Start of DATA FOR REVIEW

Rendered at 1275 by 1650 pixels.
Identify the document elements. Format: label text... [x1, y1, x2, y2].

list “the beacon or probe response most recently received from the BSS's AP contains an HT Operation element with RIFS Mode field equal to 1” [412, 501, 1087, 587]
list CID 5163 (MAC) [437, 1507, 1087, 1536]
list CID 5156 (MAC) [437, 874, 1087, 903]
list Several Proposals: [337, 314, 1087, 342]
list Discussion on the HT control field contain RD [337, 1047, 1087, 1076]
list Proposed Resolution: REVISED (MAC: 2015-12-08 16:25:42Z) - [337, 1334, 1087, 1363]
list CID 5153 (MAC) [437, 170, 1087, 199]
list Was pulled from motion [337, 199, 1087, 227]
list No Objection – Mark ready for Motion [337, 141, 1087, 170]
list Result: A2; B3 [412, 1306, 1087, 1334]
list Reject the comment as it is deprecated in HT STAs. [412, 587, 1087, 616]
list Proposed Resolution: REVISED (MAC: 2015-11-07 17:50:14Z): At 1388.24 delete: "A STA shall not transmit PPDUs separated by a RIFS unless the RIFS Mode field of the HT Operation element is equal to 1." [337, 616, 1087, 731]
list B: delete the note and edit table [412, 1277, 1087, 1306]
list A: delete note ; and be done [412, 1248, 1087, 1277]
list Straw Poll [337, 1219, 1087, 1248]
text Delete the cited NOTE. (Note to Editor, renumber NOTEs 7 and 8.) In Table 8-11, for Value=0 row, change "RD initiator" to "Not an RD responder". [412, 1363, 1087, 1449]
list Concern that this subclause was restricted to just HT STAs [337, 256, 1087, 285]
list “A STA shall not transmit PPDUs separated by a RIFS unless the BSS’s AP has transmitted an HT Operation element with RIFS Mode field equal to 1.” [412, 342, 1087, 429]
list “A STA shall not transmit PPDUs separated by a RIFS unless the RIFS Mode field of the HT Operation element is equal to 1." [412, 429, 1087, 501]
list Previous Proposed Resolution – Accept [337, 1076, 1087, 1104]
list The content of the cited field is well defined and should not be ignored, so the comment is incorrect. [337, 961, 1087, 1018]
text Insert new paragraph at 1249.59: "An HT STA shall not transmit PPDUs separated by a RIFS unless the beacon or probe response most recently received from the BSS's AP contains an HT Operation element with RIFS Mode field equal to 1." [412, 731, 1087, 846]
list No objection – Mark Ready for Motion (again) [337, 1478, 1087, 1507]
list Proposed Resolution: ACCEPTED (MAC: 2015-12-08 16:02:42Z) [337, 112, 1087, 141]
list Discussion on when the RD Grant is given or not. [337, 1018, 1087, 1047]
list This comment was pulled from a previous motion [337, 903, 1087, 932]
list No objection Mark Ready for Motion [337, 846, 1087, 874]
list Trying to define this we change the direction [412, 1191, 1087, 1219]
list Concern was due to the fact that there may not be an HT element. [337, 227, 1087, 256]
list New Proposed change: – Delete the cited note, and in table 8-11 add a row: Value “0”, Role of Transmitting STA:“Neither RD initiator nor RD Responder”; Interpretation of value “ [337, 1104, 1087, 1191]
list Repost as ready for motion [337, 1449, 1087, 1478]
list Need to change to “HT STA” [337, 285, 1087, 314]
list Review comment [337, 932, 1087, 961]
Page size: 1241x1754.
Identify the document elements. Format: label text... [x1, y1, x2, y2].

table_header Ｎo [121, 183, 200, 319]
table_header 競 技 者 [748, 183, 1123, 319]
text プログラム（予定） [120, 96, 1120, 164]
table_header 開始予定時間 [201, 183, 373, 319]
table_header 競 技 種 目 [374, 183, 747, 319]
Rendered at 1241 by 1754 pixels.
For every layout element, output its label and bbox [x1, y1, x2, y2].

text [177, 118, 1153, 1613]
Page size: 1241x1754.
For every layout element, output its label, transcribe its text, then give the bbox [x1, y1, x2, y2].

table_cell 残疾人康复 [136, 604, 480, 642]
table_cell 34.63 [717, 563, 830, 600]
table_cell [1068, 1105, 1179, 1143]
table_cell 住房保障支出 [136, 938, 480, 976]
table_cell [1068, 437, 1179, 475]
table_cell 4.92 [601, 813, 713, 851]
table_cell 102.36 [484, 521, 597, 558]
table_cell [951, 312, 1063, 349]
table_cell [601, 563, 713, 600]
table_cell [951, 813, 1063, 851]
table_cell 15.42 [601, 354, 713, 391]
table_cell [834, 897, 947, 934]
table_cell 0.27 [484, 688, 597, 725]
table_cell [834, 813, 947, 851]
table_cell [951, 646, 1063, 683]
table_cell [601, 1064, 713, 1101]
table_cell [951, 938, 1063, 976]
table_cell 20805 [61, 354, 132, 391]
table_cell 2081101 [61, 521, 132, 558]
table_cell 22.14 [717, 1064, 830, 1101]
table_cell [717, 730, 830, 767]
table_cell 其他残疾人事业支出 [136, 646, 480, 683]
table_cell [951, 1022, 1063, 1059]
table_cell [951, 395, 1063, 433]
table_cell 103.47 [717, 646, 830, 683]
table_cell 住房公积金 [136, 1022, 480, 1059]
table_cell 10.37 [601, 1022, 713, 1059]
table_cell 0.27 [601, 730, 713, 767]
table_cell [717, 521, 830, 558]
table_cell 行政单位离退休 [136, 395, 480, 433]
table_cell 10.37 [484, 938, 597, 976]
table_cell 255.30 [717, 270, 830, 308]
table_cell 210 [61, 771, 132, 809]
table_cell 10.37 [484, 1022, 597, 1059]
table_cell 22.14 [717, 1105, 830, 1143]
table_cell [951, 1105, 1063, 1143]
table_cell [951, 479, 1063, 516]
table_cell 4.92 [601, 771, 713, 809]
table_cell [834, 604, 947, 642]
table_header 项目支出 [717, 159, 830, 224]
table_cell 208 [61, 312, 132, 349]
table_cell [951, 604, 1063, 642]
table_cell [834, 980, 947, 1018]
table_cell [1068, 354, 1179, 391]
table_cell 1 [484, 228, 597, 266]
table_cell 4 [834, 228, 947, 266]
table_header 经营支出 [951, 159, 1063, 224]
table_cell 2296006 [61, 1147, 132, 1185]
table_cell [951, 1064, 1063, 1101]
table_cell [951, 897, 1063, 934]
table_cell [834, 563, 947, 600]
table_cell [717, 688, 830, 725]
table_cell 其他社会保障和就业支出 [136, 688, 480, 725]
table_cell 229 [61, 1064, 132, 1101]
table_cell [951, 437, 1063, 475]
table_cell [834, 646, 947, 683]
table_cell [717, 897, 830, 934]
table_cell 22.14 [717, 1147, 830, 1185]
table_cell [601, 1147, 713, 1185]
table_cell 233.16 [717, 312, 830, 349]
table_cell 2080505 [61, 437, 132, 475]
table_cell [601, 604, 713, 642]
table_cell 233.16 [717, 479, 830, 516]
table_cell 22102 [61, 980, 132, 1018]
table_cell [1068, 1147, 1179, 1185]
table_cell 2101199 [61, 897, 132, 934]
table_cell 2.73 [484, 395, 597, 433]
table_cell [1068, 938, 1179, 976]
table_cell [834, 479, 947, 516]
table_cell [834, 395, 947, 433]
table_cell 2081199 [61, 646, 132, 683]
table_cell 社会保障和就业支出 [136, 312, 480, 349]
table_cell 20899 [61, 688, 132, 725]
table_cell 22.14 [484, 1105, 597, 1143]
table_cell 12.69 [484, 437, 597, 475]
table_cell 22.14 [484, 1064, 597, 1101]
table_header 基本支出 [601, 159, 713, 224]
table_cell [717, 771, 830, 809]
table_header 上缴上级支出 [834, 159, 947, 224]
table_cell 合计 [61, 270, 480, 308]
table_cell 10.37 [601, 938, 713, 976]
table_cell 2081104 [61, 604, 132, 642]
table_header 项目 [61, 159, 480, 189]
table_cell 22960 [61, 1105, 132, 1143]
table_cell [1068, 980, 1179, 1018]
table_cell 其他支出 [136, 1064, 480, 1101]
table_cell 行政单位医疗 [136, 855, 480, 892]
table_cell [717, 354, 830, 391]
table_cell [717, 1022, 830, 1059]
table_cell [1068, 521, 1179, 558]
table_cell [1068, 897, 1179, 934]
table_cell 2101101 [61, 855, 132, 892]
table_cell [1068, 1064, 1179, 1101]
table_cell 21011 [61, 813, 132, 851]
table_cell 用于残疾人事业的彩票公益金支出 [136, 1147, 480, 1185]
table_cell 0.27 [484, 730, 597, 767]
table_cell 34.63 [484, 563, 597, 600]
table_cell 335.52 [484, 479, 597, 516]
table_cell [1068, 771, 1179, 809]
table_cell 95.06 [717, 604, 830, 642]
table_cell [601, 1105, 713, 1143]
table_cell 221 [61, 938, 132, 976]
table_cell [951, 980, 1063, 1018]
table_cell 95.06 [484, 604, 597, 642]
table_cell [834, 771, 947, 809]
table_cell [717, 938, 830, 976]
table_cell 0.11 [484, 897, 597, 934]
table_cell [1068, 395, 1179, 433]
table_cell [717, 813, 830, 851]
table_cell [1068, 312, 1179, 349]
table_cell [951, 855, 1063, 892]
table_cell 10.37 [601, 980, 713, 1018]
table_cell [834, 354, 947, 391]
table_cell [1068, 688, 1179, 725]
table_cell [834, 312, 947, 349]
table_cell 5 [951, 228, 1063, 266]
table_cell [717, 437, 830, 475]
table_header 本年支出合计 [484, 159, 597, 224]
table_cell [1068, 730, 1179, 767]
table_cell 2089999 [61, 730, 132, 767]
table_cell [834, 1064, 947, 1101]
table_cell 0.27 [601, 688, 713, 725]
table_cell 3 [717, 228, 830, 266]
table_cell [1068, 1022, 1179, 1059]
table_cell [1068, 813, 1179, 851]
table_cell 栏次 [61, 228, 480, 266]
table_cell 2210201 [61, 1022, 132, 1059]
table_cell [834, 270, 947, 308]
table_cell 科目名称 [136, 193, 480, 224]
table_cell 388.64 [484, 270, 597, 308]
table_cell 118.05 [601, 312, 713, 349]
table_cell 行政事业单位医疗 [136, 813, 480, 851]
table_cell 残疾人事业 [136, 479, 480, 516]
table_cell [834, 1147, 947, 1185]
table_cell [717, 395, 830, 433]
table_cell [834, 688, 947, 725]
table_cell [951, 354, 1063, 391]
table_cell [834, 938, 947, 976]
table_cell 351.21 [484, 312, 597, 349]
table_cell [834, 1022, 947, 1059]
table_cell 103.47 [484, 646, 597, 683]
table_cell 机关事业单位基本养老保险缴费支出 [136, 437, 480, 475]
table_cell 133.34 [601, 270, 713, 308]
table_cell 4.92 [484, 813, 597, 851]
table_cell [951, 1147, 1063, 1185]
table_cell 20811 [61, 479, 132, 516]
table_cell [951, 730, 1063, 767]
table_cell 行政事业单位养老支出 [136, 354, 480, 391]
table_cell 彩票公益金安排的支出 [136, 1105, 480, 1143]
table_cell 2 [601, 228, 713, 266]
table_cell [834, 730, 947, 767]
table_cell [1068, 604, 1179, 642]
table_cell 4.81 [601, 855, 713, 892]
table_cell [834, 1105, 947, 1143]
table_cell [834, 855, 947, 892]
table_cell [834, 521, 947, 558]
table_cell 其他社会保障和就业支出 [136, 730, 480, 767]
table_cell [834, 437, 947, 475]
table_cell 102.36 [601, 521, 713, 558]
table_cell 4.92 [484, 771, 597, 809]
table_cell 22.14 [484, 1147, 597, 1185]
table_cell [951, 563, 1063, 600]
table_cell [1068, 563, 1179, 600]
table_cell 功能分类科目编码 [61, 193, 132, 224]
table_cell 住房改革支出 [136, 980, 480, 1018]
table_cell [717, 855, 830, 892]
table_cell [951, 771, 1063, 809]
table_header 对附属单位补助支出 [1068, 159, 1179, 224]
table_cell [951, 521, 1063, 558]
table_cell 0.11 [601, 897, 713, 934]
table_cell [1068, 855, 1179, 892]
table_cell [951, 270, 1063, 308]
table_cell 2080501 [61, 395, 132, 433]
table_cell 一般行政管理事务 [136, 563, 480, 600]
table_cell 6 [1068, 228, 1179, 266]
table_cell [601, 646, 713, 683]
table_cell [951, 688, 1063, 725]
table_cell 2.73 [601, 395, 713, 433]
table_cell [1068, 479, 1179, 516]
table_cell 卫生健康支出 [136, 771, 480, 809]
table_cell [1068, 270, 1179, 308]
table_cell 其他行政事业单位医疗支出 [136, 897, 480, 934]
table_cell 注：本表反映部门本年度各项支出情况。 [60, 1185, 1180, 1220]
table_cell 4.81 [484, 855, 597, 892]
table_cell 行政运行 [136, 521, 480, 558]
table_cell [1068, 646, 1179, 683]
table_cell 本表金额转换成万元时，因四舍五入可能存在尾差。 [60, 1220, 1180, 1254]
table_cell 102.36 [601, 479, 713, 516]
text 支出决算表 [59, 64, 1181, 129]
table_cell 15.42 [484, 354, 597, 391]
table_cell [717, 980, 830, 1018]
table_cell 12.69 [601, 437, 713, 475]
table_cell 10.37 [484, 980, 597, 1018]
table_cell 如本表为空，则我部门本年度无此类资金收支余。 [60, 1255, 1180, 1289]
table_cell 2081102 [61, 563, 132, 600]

End of DATA FOR REVIEW

=== YOUR OBJECTIVE ===
Compute the number of lines in the entries above that hold the word "Concern"; the answer must contain nothing else.

=== COMPLETED TASK ===
2